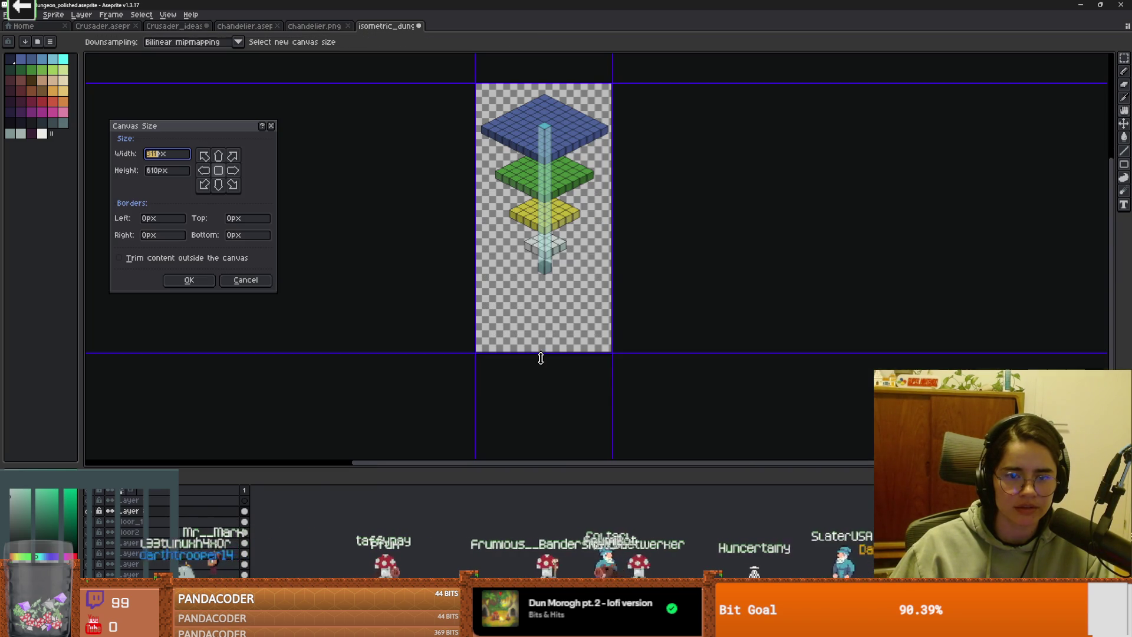
{"action": "left_click", "coordinate": [271, 126]}
Step: Save as isometric_dungeon_polished_better.aseprite, then drag the canvas bottom up to trim empty space
{"action": "key", "text": "alt+f"}
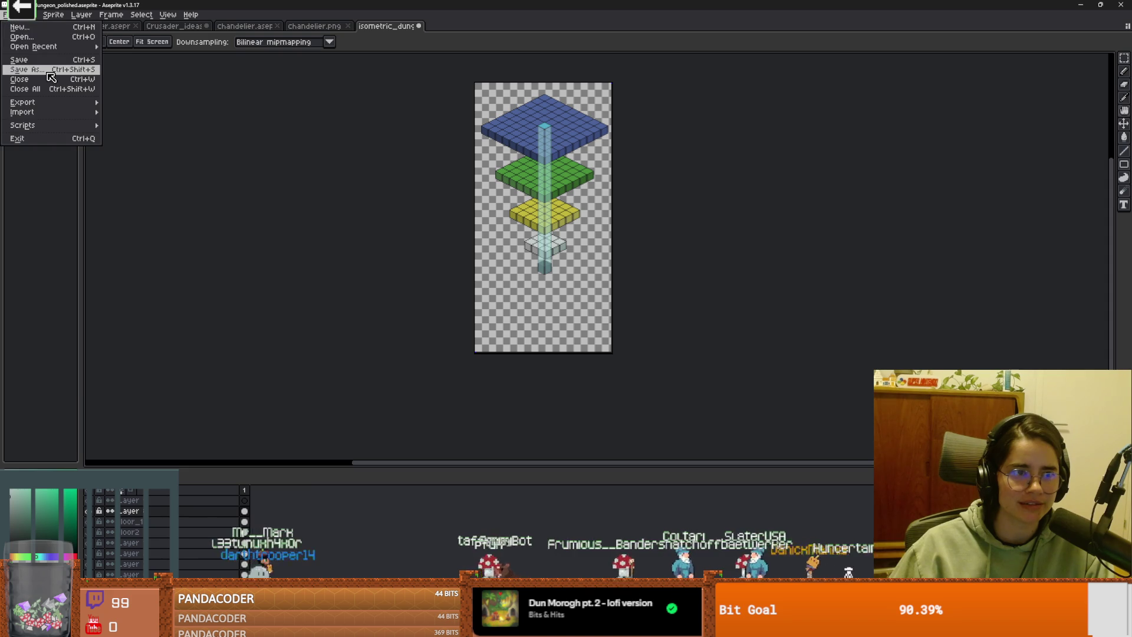
{"action": "key", "text": "Return"}
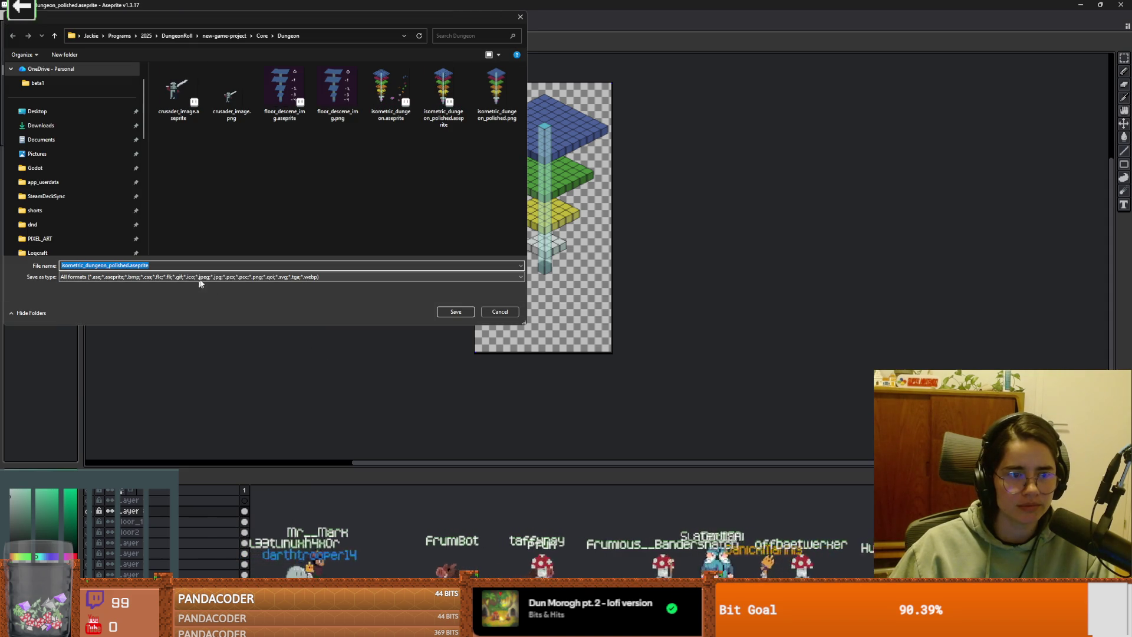
{"action": "left_click", "coordinate": [131, 266]}
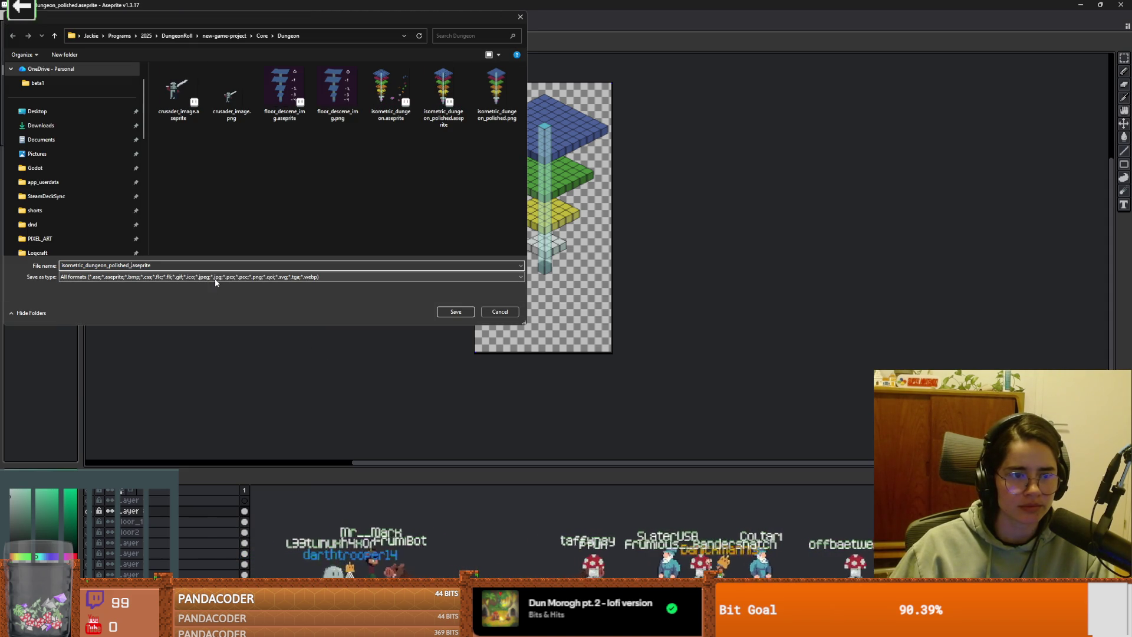
{"action": "left_click", "coordinate": [446, 312]}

========================================

• [What you need to do] Although the records above include pictures, the copy must contain only their exact text.

• [Result below]
{"action": "left_click", "coordinate": [271, 126]}
Step: Save as isometric_dungeon_polished_better.aseprite, then drag the canvas bottom up to trim empty space
{"action": "key", "text": "alt+f"}
{"action": "key", "text": "Return"}
{"action": "left_click", "coordinate": [131, 266]}
{"action": "left_click", "coordinate": [446, 312]}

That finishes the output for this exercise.